> ACTIVITY
Pictures stay out of this copy; please retype only the lines from the start of the records through the line with "tagsüber und abends an.".

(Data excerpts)
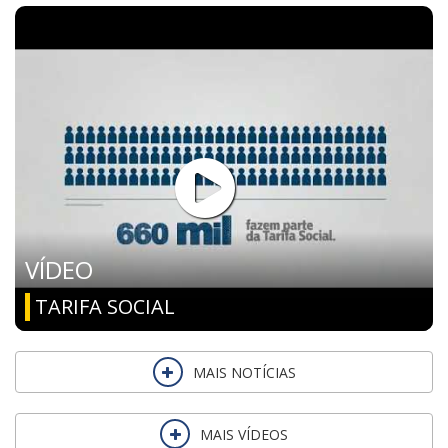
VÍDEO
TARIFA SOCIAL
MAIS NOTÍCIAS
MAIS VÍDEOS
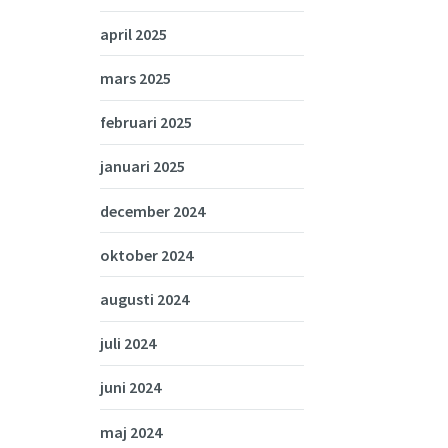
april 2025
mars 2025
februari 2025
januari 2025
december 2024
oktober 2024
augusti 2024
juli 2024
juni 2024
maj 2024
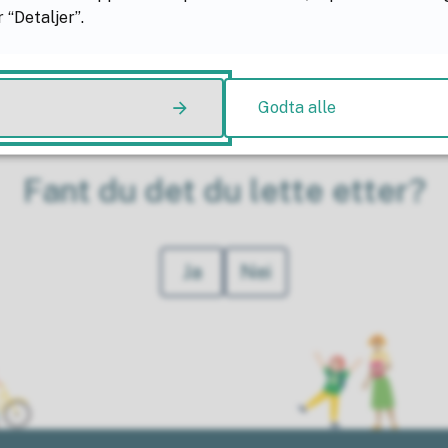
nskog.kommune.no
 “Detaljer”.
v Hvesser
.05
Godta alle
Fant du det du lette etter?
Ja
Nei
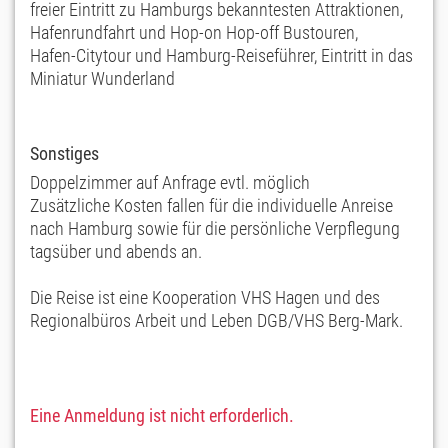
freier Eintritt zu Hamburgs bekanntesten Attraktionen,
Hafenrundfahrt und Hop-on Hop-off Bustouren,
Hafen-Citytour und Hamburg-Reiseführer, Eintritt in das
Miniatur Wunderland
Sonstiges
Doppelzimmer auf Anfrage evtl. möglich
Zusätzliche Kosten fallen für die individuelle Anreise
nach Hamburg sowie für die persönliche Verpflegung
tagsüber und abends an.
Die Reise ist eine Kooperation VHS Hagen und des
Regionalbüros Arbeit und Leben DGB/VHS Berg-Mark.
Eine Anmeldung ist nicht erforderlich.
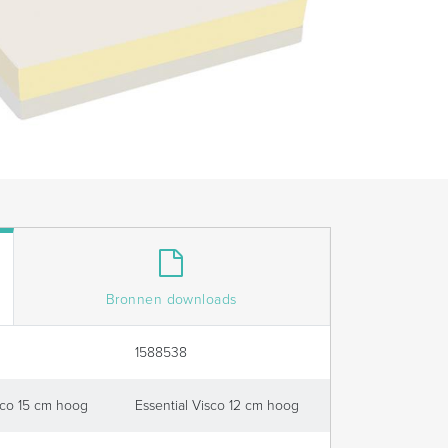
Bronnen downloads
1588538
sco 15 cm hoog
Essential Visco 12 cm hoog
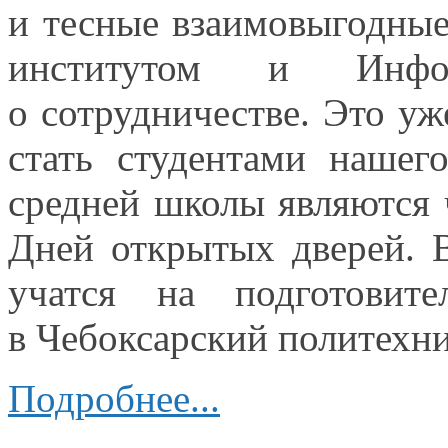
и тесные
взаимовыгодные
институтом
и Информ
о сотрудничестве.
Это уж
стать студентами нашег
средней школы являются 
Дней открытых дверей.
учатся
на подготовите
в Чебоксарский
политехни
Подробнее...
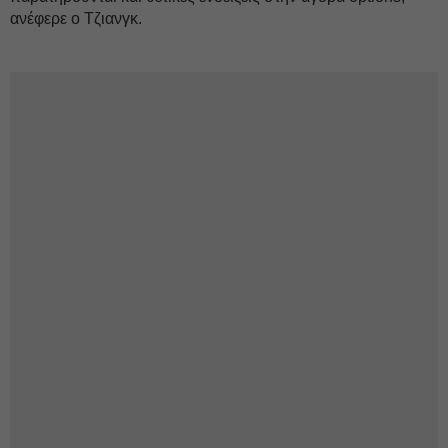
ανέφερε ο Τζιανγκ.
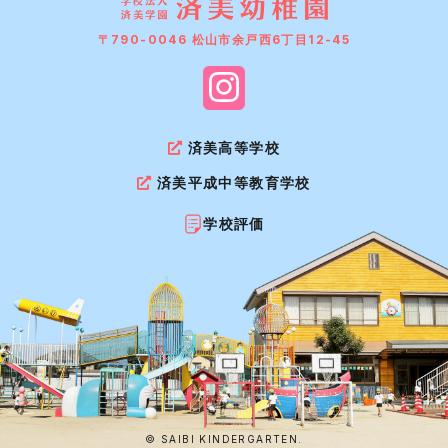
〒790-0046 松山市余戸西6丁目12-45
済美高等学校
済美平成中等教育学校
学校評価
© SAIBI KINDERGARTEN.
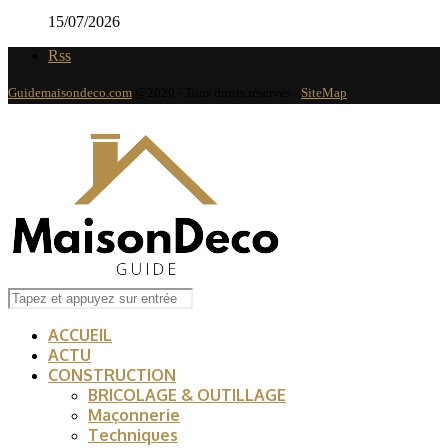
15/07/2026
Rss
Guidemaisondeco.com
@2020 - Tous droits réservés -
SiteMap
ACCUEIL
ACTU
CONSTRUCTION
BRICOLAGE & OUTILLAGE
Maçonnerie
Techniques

> EXERCISE ANSWER
VÍDEO
TARIFA SOCIAL
MAIS NOTÍCIAS
MAIS VÍDEOS
april 2025
mars 2025
februari 2025
januari 2025
december 2024
oktober 2024
augusti 2024
juli 2024
juni 2024
maj 2024
nskog.kommune.no
 “Detaljer”.
v Hvesser
.05
Godta alle
Fant du det du lette etter?
Ja
Nei
freier Eintritt zu Hamburgs bekanntesten Attraktionen,
Hafenrundfahrt und Hop-on Hop-off Bustouren,
Hafen-Citytour und Hamburg-Reiseführer, Eintritt in das
Miniatur Wunderland
Sonstiges
Doppelzimmer auf Anfrage evtl. möglich
Zusätzliche Kosten fallen für die individuelle Anreise
nach Hamburg sowie für die persönliche Verpflegung
tagsüber und abends an.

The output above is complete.